So far it only does a bit of 8-bit arithmetic, the 16-bit stuff probably needs throwing away and rewriting, and you have to build it with the bootstrap compiler and run it on a PC, but it will turn (some) programs into code and they run...
(Yes, this is why I've been asking questions about doing arithmetic on the 6502.)
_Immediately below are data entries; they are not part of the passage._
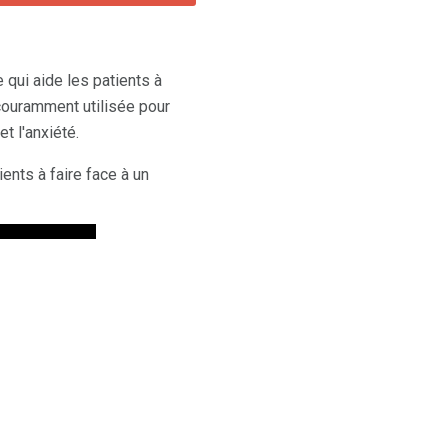
qui aide les patients à
couramment utilisée pour
t l'anxiété.
ents à faire face à un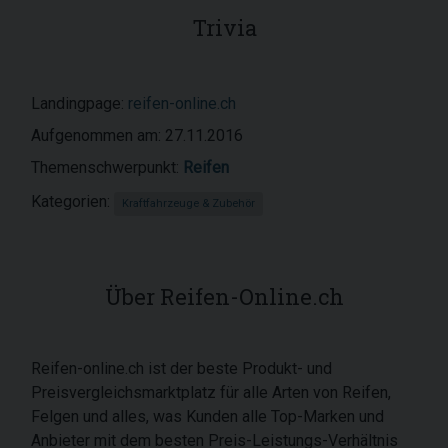
Trivia
Landingpage:
reifen-online.ch
Aufgenommen am: 27.11.2016
Themenschwerpunkt:
Reifen
Kategorien:
Kraftfahrzeuge & Zubehör
Über Reifen-Online.ch
Reifen-online.ch ist der beste Produkt- und
Preisvergleichsmarktplatz für alle Arten von Reifen,
Felgen und alles, was Kunden alle Top-Marken und
Anbieter mit dem besten Preis-Leistungs-Verhältnis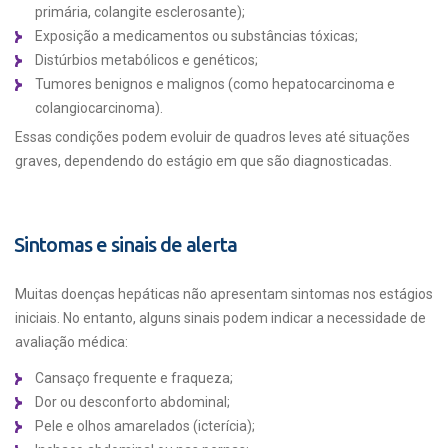
primária, colangite esclerosante);
Exposição a medicamentos ou substâncias tóxicas;
Distúrbios metabólicos e genéticos;
Tumores benignos e malignos (como hepatocarcinoma e
colangiocarcinoma).
Essas condições podem evoluir de quadros leves até situações
graves, dependendo do estágio em que são diagnosticadas.
Sintomas e sinais de alerta
Muitas doenças hepáticas não apresentam sintomas nos estágios
iniciais. No entanto, alguns sinais podem indicar a necessidade de
avaliação médica:
Cansaço frequente e fraqueza;
Dor ou desconforto abdominal;
Pele e olhos amarelados (icterícia);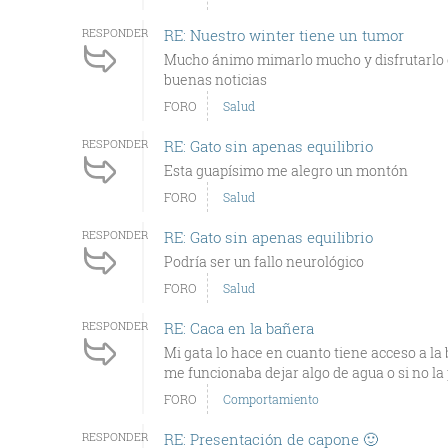
RESPONDER
RE: Nuestro winter tiene un tumor
Mucho ánimo mimarlo mucho y disfrutarlo os
buenas noticias
FORO
Salud
RESPONDER
RE: Gato sin apenas equilibrio
Esta guapísimo me alegro un montón
FORO
Salud
RESPONDER
RE: Gato sin apenas equilibrio
Podría ser un fallo neurológico
FORO
Salud
RESPONDER
RE: Caca en la bañera
Mi gata lo hace en cuanto tiene acceso a la
me funcionaba dejar algo de agua o si no la 
FORO
Comportamiento
RESPONDER
RE: Presentación de capone 🙂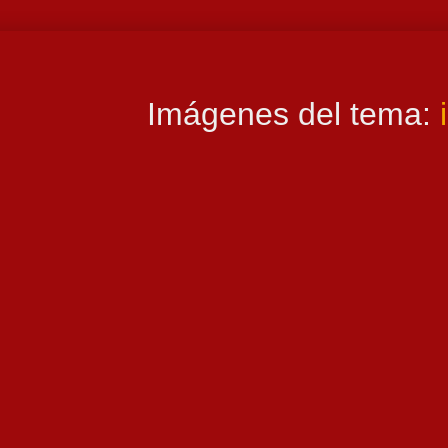
Imágenes del tema: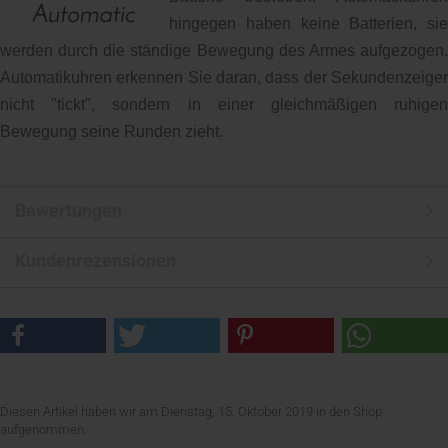
hingegen haben keine Batterien, sie
werden durch die ständige Bewegung des Armes aufgezogen.
Automatikuhren erkennen Sie daran, dass der Sekundenzeiger
nicht "tickt", sondern in einer gleichmäßigen ruhigen
Bewegung seine Runden zieht.
Bewertungen
Kundenrezensionen
Diesen Artikel haben wir am Dienstag, 15. Oktober 2019 in den Shop
aufgenommen.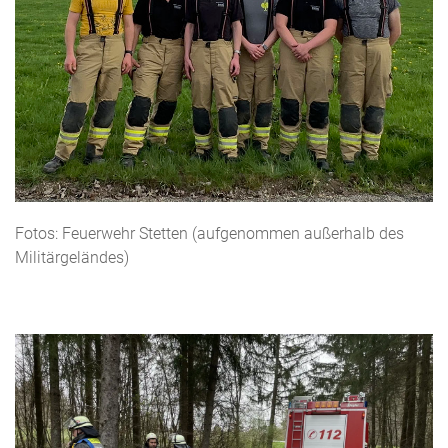
Fotos: Feuerwehr Stetten (aufgenommen außerhalb des
Militärgeländes)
It's woefully, woefully unfinished, but it'll turn this:
Code: Select all
sub print_char(char: uint8) @bytes 0xAD; # LDA abs @words &char; @bytes 0x4C; # JMP abs @words 0xFFE3; # OSASCII end sub; sub print(ptr: [int8]) var index: uint8 := 0; loop var c: int8 := ptr[index]; if c == 0 then return; end if; print_char(c); index := index + 1; end loop; end sub; print("Hello, world!\r");
Code: Select all
L0E00: lda $0E47 jmp LFFE3 rts L0E07: lda #$00 sta $0E48 L0E0C: ldy $0E48 -- values can't be retained in registers across labels lda ($00),y -- the pointer index is a uint8, so we get to use an indexed op here sta $0E49 -- write barrier before the conditional, could be improved cmp #$00 -- it can't remember flag state between instructions, so we check again bne L0E19 rts L0E19: lda $0E49 sta $0E47 jsr L0E00 ldx $0E48 -- haven't taught it how to increment values in memory yet inx stx $0E48 jmp L0E0C lda #$38 sta $00 -- it noticed that ptr is used as a pointer and put it in zero page lda #$0E sta $01 jsr L0E07 rts
The compiler itself is a seven-stage behemoth. The stages are:
- tokeniser --- takes text and produces a token stream and a string table
- parser --- takes the token stream and produces a stack-based front-end bytecode stream
- typechecker --- enforces the Cowgol type rules on the FE bytecode and emits a memory-based backend bytecode stream
- classifier --- scans the call graph and assigns variables to locations in memory
- codegen --- turns BE bytecode stream into actual 6502 opcodes
- placer --- calculates the size of subroutines, resolves labels, and places them in memory
- emitter --- throws the result into an output file
Eventually I want to get it self-hosting, but I don't know yet how big the binaries are going to be. Building the parser with itself, it looks like it needs 20kB of in-memory storage, plus the binary. That's quite a lot on a machine the size of a BBC Micro. The bytecode stream, of course, doesn't use up memory.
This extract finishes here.